Enter the perfect problem. My friend feels under-prepared, talentless, and is afraid to apply.
Her rules:
- She is completely drained of energy by the end of her day working in her current environment.
- She is a print designer and has limited web experience.
- Quitting her job would cause a massive financial crisis for her.
- She feels responsible for her company as the primary designer. Leaving could create a massive hole and possibly incite retaliation.
- She feels like she’s not talented enough for other possibilities (this is far from the truth).
- Her portfolio has not been updated in several years.
- The work she’s doing is not what she wants to do in the future, so she doesn’t feel it should go in her portfolio.
- She does not have a website.
- She hasn’t been super active on social media.
Ultimately she feels trapped. It may seem like a lot of excuses, but fear and other emotional constraints are very real. Every reason, fear, and rule is a valid plank in her walls.
So lets consider what rules she can change.

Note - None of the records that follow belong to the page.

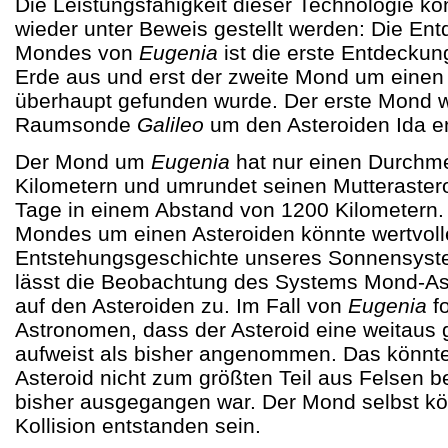
Die Leistungsfähigkeit dieser Technologie kon
wieder unter Beweis gestellt werden: Die En
Mondes von
Eugenia
ist die erste Entdeckung
Erde aus und erst der zweite Mond um einen 
überhaupt gefunden wurde. Der erste Mond 
Raumsonde
Galileo
um den Asteroiden Ida e
Der Mond um
Eugenia
hat nur einen Durchm
Kilometern und umrundet seinen Mutterastero
Tage in einem Abstand von 1200 Kilometern.
Mondes um einen Asteroiden könnte wertvoll
Entstehungsgeschichte unseres Sonnensyste
lässt die Beobachtung des Systems Mond-As
auf den Asteroiden zu. Im Fall von
Eugenia
fo
Astronomen, dass der Asteroid eine weitaus 
aufweist als bisher angenommen. Das könnte
Asteroid nicht zum größten Teil aus Felsen 
bisher ausgegangen war. Der Mond selbst kö
Kollision entstanden sein.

First, she needs to see if the room is empty. She’s felt the walls and the low ceiling, but what about the floor? Are there tools? An overlooked person or people who could help? It’s easy to have tunnel vision when staring at a problem. There are some truths here that don’t feel like truths.
- She’s not responsible for her company, she’s responsible for herself.
- She can develop her web skills. And she has been through Lynda.com and Codecademy. It’s a slow process since she is exhausted when she gets home. It’s challenging for her because web hasn’t started to get her excited yet – but Andy Dufresne had the same situation.
- Web design is not the only opportunity available. There are an incredible amount of possibilities out there that don’t require web skills. Working on building and using her personal network could help bring more of these to light.
- She can strategically take time off to increase the time she’s not feeling tired to work on her learning and portfolio.
- She could quit and deal with the financial crisis. Painful yes, but it is possible.
- She can actively seek peers and mentors to help guide her progress and provide emotional support when she’s feeling down on herself.
This is not an exhaustive list, but the point is ultimately she can change her rules. I hope she takes note of her tools, resources, and talents to get out of her dark room. It takes work, and sometimes you have to scrape and crawl through muck that you’d rather not think about, but if you are mindful of the rules you are changing, you can come out clean on the other end. I can’t wait to see what she comes up with.
What’s your dark room? What rules do you believe are closing you in? If you’re not in a dark room anymore – how did you break out? Pay it forward if someone helped you.